What kind of death do you want?

That’s not a question many of us probably want to think about. It presumes that we want some kind of death when many of us would simply prefer not to die. The inevitability of dying doesn’t make it easier to think about desire and death in the same sentence.

Still, death is inevitable. If I’m going to die one way or another, there are ways I would prefer to die and ways I would not prefer to die. To the degree that I end up having any say in the matter, I’d like to die peacefully, comfortably, and with enough advance warning to come to terms with the fact that I’m dying and to share with the people close to me things I want them to know before I’m gone. I want privacy, and I want company. I want affection if if there are people who feel affectionate toward me. I know how hard it is to achieve these desires as they related to dying in the United States and I know that it will take a lot of preparation on my part to make it at all likely that I can have them.
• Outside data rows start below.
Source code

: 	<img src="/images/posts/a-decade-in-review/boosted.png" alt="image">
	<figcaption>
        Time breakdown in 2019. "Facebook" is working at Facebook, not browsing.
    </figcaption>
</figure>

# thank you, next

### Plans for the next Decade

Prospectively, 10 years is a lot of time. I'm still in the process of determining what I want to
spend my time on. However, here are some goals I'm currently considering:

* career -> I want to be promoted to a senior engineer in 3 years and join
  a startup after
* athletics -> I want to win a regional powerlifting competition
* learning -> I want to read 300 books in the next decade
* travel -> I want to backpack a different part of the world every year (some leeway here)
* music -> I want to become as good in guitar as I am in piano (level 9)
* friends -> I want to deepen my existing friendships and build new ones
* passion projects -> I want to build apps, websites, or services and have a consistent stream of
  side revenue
The device most commonly used in the United States to communicate end of life care wishes is the advance directive. A typical advance directive is a pretty confusing document, and Haider Warraich writes eloquently in his book Modern Death about their inadequacy as an instrument. For one thing, they are generally without context, which makes them hard to interpret in very specific circumstances that are often unfolding quickly. Let me give you an example:

My mother had an advance directive that indicated she did not want CPR or artificial life support if she was in a condition from which she was unlikely to recover. She’d had that since the start of her terminal cancer diagnosis. At one point early in her treatment she needed to be rushed to the ICU in case a particular class of blood pressure drugs needed to be administered. That didn’t seem to violate her advance directive (and once she got to the ICU her blood pressure stabilized on its own). One of the things we got accustomed to during her treatment was the use of IV fluids to help support her blood pressure when it was low. Later in her illness, after a point when we decided we would not even initiate antibiotics to fight infection, her blood pressure became unstable. The attending physician was surprised when I said I wanted fluids to be administered. Wasn’t that artificial life support? I’d already communicated that we did not want to initiate artificial feeding or hydration on an ongoing basis, but at first I didn’t see IV fluids in a moment of low blood pressure as “life support.” Of course it was, and of course it didn’t really make sense to refuse hydration and expect occasional IV fluids. Our ultimate resolution was that IV fluids would be continued if needed until we reached a point where artificial hydration was actually recommended and refused.

It’s impossible to anticipate every eventuality, but there are documents that do a better job of communicating the broad range of a person’s end of life wishes than the standard advance directive. My favorite, and one that was given to us when my mother was first diagnosed with her terminal cancer, is called Five Wishes, a program of Aging With Dignity. Wish #1 refers to the designation of a health care proxy and the scope of their authority. Wish #2 refers to the kind of medical treatment a person want in a number of different contexts and even includes a place for them to explain what they consider “life support” to mean. Wish #3 and #4 refer to what kind of care they want to keep them comfortable and what kind of interaction they desire. Wish #5 considers things they want people to know about their feelings about family and friends, about the process of dying, and about their desires regarding memorials.

This is a start, and it reminds me of some of the complicated conversations arising about sex and consent. I’ll discuss those in my next blog post. One thing I’ll say here, though, is that a common thread in conversations about what is or isn’t desired regarding death need to be ongoing. Warraich points out that people’s desires about what kind of treatment they want change over time, and that often that change is in favor of less treatment, not more. Each of us has particular fears, concerns, and wishes, and those wishes change as our circumstances change. Just like with sex, the fact that something is desired in one instance doesn’t mean it will continue to be desired. Frequent check-ins are necessary.

We need to get comfortable talking about our death desires. The quality of our lives, and our deaths, depend on it.

Resources

This is a sample Five Wishes Document: https://fivewishes.org/docs/default-source/Samples/five-wishes-sample.pdf

Standard Advance Directive forms by State can be found here: http://www.caringinfo.org/i4a/pages/index.cfm?pageid=3289

Modern Death: How Medicine Changed the End of Life, by Haider Warraich, M. D.